= Mount Colzim =

Mountain in Egypt

Mount Colzim (or Qulzum, Qalzam, or Qolozum), also known as the Inner Mountain of Saint Anthony, is a mountain in Red Sea Governorate, Egypt, which was the final residency of Anthony the Great from about AD 311, when he was 62 years of age, to his death in 356. Currently, the Monastery of Saint Anthony, a Coptic Orthodox monastery, exists in the same location.

== Name ==
The name Colzim is derived from the ancient city of Clysma (Κλῦσμα, meaning "surf, waves that break"; ⲡⲉⲕⲗⲟⲩⲥⲙⲁ; القلزم). Clysma was a major Red Sea port and a center of monasticism. Mount Colzim is called the Inner Mountain of Anthony (also called Qulzum, Qalzam, or Qolozum).

== Location ==
The Inner Mountain is located near the modern Coptic Christian Monastery of Saint Anthony (Dayr Mārī Antonios) in Egypt which was built in the fourth century and which is reputedly Christianity's oldest operating monastery. It is about 160 kilometers southeast of Cairo, in the northern foothills of the Red Sea Mountains.

== History ==
=== Residency of Anthony the Great ===
Since the early days of his monasticism and prior to 311, Anthony lived at what Athanasius of Alexandria called his outer mountain (located at Pispir next to the Nile) for almost twenty years. According to Athanasius' Life of Anthony (Latin: Vita Antonii) written c. 360, Anthony sought to move further out of his desire for solitude."But when he saw himself beset by many [people], and not allowed to withdraw himself according to his intent as he wished...he considered and set off to go into the upper Thebaid, among those to whom he was unknown."By this time, Anthony's fame had grown, causing many monastics to come to him for guidance. Athanasius says that the voice of God (or in Coptic tradition, the voice of a woman by the Nile) told Anthony to move to the inner desert between the Nile and the Red Sea instead of moving to northern Thebaid. Anthony traveled with a group of Saracens for three days along the Wādī al-'Arabah towards the Gulf of Suez."...he came to a very lofty mountain, and at the foot of the mountain ran a clear spring, whose waters were sweet and very cold; outside there was a plain and a few neglected palm trees."Anthony was brought some food and provisions by his disciples, and often left the Inner Mountain to instruct his disciples at Pispir, even notably traveling more than 300 kilometers in old age to the city of Alexandria to voice his opposition to Arianism.
==== Cave of Saint Anthony ====
The cave in which Anthony the Great resided on Mount Colzim is believed to be a certain cave that sits 100 meters above and two kilometers away from the Monastery of Saint Anthony and is a popular site of pilgrimage for Coptic Christians. The presence of multiple monastic cells within the mountain, as well as the large history of monasticism on the mountain, makes it difficult to ascertain which exact cave Anthony lived in. Nevertheless, a spring mentioned in the Life of Anthony is allegedly the same spring that runs near the Deesis Chapel at the Monastery of Saint Anthony. This suggests that the modern-day monastery is more or less the exact location of Anthony's dwelling-place on the Inner Mountain. Anthony lived on the Inner Mountain for forty-three years until his death there in 356. Folklore maintains that he is still buried at the Monastery of Saint Anthony in the chapel of the Creatures of the Apocalypse.
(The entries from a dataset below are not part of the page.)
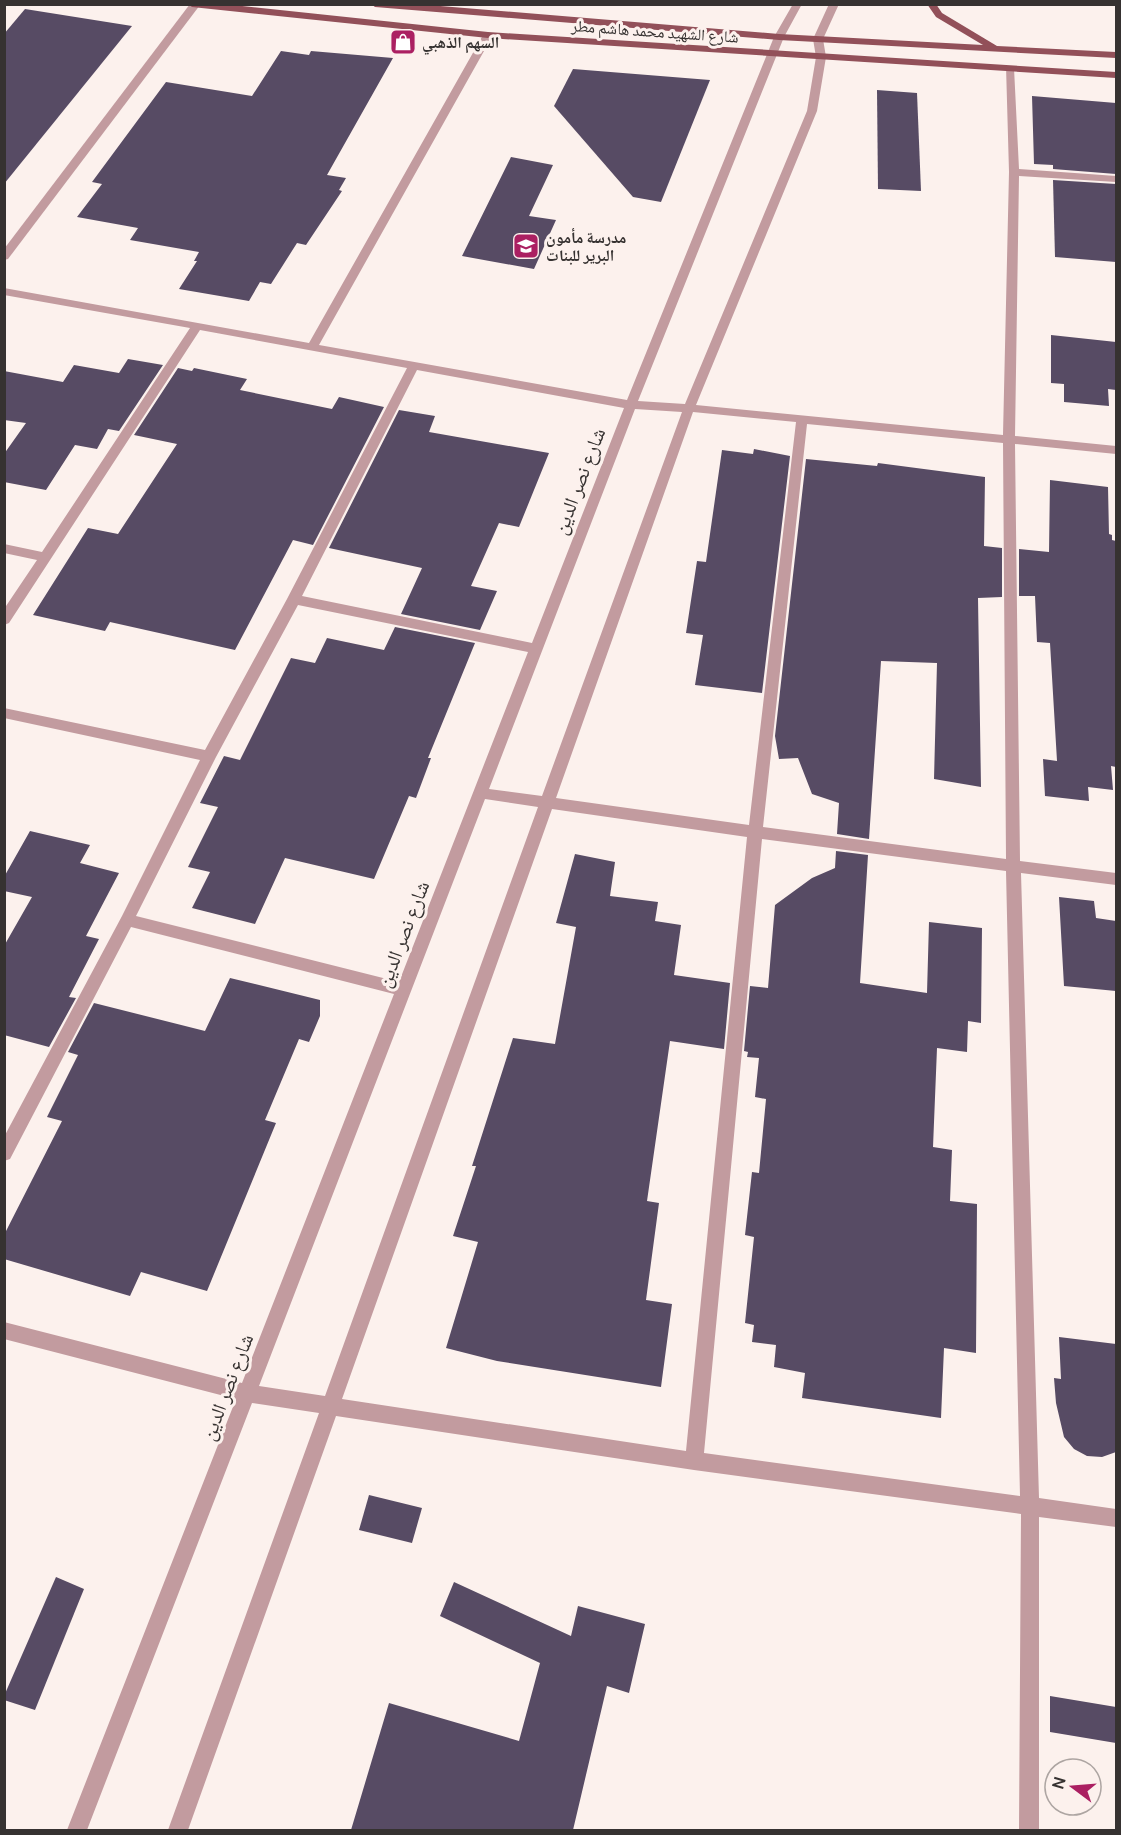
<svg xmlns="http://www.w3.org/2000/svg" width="1121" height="1835" viewBox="0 0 1121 1835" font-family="Manrope,'Noto Naskh Arabic',sans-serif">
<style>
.building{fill:#574b64}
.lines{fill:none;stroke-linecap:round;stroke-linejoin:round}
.minor{fill:#c29b9f;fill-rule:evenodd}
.major{fill:#925059;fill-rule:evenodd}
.labels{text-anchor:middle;stroke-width:6;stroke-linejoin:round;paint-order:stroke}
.far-street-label{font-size:16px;fill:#363231;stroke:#fcf1ed}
.far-poi-label{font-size:16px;font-weight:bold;fill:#363231;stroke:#fcf1ed;text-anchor:start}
.street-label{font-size:20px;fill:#363231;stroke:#fcf1ed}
</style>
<rect width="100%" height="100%" fill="#fcf1ed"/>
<g class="building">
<polygon points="25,9 132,26 4,184 4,34"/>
<polygon points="281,51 309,55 311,51 393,58 327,175 346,178 339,190 342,191 306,245 297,243 271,284 260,282 249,301 179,289 197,261 194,261 199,252 130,240 138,228 77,217 102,184 92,182 166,82 252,96"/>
<polygon points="573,69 710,80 661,202 633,197 554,106"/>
<polygon points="877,90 917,93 921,191 878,189"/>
<polygon points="1032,96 1116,103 1116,174 1053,169 1053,165 1034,164"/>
<polygon points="511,157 553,165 529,216 556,220 534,269 462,256"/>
<polygon points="1053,180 1116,184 1116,262 1055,257"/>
<polygon points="1051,335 1116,342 1116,390 1108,389 1109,406 1064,402 1064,384 1051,383"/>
<polygon points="128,359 163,365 119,431 108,429 97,449 75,445 46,490 4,482 4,454 26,423 4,420 4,371 63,382 74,365 119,373"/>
<polygon points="178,368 192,371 194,368 247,379 240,390 332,409 339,397 384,407 313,545 293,540 235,650 110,622 105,631 33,615 88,528 118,534 177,444 134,435"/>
<polygon points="399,410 435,416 429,432 549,453 519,527 499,523 471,586 497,591 480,630 401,614 422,568 329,548"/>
<polygon points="754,449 790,456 762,693 695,685 703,635 686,633 697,561 706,562 722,450 753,454"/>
<polygon points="806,459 877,466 878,463 985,477 984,546 1002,548 1002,597 978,598 981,787 934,779 937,663 881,661 869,839 837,834 839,803 812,794 798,758 779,759 775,736"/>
<polygon points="1050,480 1108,487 1109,534 1112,535 1112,540 1116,541 1116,767 1111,766 1113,790 1088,787 1089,801 1045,796 1043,759 1057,761 1050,643 1037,642 1035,596 1019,596 1019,549 1049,552"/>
<polygon points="395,627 475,643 428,758 431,758 416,798 409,796 374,879 285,858 255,924 192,908 210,872 188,867 218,807 200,803 224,756 240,760 291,658 315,663 327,638 384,650"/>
<polygon points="30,831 90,845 80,863 119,873 86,936 99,939 69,997 76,998 49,1047 4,1035 4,946 32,897 4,891 4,877"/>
<polygon points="836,851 868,855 860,983 927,993 929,922 982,928 981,1023 968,1021 967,1052 937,1048 933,1147 952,1150 950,1201 977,1204 976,1353 944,1348 941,1418 802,1398 805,1373 774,1367 776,1345 752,1342 754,1325 745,1323 754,1237 745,1235 752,1172 759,1173 766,1099 755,1097 759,1058 747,1057 748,1052 744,1051 750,986 768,988 775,905 812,878 835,868"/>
<polygon points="575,854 615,862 610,896 658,902 655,921 681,925 674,975 730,983 724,1049 670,1041 647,1201 659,1203 646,1300 672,1304 661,1387 497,1361 446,1348 478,1242 453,1236 476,1166 472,1166 513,1038 555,1044 576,927 556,923"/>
<polygon points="1059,897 1094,901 1096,918 1116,921 1116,991 1064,986"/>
<polygon points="230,978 320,1000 320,1016 309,1042 299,1039 265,1120 276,1123 207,1291 141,1272 130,1296 4,1259 4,1235 62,1121 47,1117 78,1055 68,1052 94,1003 205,1031"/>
<polygon points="1059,1337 1116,1344 1116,1452 1102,1457 1087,1456 1074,1449 1064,1437 1056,1403 1054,1378 1061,1379"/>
<polygon points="369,1495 422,1508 412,1543 359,1530"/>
<polygon points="56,1577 84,1589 35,1710 4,1700 4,1696"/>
<polygon points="454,1582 571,1636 578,1606 645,1624 629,1693 607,1686 573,1830 351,1830 389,1703 519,1741 540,1663 440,1616"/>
<polygon points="1050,1696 1116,1707 1116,1743 1050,1732"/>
</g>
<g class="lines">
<g class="minor">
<polygon points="190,4 200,5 8,259 4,260 4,249"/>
<path d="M 793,4 L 802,4 L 784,37 L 638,401 L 685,404 L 807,111 L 816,57 L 813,39 L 829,4 L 839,4 L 823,39 L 826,57 L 817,111 L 696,405 L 1003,435 L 1009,172 L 1006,66 L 1014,68 L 1019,169 L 1116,176 L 1116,182 L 1019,176 L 1015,436 L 1116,446 L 1116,454 L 1015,444 L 1020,861 L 1116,873 L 1116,885 L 1021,873 L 1039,1498 L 1116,1509 L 1116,1527 L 1039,1517 L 1039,1830 L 1019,1830 L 1021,1514 L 694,1470 L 336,1416 L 188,1830 L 168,1830 L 319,1413 L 252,1403 L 87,1830 L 67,1830 L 236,1399 L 4,1339 L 4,1322 L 242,1383 L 394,994 L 131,927 L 10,1159 L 4,1161 L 4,1137 L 122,916 L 200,760 L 4,718 L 4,708 L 205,750 L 287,599 L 407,368 L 200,330 L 9,623 L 4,625 L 4,609 L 37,560 L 4,553 L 4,544 L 42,552 L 190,328 L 4,295 L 4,288 L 309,343 L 483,35 L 488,32 L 493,35 L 319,345 L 627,400 L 774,37 ZM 417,370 L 624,408 L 532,643 L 302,596 ZM 635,409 L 682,412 L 542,796 L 489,789 ZM 693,412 L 796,422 L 749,825 L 556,798 ZM 807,424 L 1003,443 L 1006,859 L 763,827 ZM 298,605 L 528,652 L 399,982 L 136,916 L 216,757 ZM 485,799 L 538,807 L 325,1396 L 259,1386 ZM 552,809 L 747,837 L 686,1451 L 342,1399 ZM 762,839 L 1006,871 L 1020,1496 L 704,1453 Z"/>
</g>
<g class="major">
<polygon points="188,4 224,4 488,32 1116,72 1116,78 488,38 192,7"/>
<polygon points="371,4 416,4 779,34 983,45 936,17 927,4 936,4 942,13 997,46 1116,52 1116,58 779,40 375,7"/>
</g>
</g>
<defs>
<symbol id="shop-square" viewBox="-11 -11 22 22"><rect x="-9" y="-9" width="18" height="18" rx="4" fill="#ab2062" stroke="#fcf1ed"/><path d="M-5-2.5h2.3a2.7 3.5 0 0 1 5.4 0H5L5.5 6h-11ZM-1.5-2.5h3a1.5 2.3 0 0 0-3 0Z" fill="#fff"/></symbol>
<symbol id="school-square" viewBox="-11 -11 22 22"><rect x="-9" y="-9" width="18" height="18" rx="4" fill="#ab2062" stroke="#fcf1ed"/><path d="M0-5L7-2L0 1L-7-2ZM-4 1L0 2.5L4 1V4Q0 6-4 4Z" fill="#fff"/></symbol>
</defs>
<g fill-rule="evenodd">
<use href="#shop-square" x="388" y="27" width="30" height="30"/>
<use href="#school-square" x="511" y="231" width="30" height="30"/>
</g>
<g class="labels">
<g class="far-street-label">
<text transform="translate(655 31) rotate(4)" y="6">شارع الشهيد محمد هاشم مطر</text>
</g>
<g class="far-poi-label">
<text x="422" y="48">السهم الذهبي</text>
<text x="546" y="243">مدرسة مأمون<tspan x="546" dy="18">البرير للبنات</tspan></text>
</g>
<g class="street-label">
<text transform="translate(579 481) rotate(-69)" y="7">شارع نصر الدين</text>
<text transform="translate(403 934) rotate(-69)" y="7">شارع نصر الدين</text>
<text transform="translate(227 1387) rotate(-69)" y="7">شارع نصر الدين</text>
</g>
</g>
<rect width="1121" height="1835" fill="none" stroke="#363231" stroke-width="12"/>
<g transform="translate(1073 1787) rotate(286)"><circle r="28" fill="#fcf1ed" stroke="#ada5a2" stroke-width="1.5"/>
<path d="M0-4.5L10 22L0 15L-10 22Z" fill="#ab2062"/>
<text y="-9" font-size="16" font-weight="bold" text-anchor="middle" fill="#363231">N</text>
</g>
</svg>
=== Other monastic residencies ===

- Sisoes the Great (died 429) moved from Scetis (where he was under the spiritual guidance of Abba Or) and took up habitation on Anthony's Inner Mountain in his cave in 357, shortly after Anthony's death in 356. Sisoes compared himself to Anthony by saying, "In the cave of a lion, a lowly fox makes its dwelling." Towards the end of his life, Sisoes was asked by a visitor whether he had attained to the stature of Abba Anthony. He replied, "If I had a single one of Abba Anthony’s thoughts, I would be entirely ablaze." Sisoes lived in Anthony's cave for seventy-two years.
- Paul the Simple lived on the Inner Mountain near Anthony until his death.
- When Scetis was destroyed in 395 by the Berbers (Mazices), John the Dwarf relocated to near Mount Colzim and lived only a day's journey from the cave of Anthony. John lived there for the remainder of his life at the same time that Sisoes resided in the cave of Anthony.
- The Australian Coptic Orthodox anchorite Lazarus El Anthony currently lives at Mount Colzim.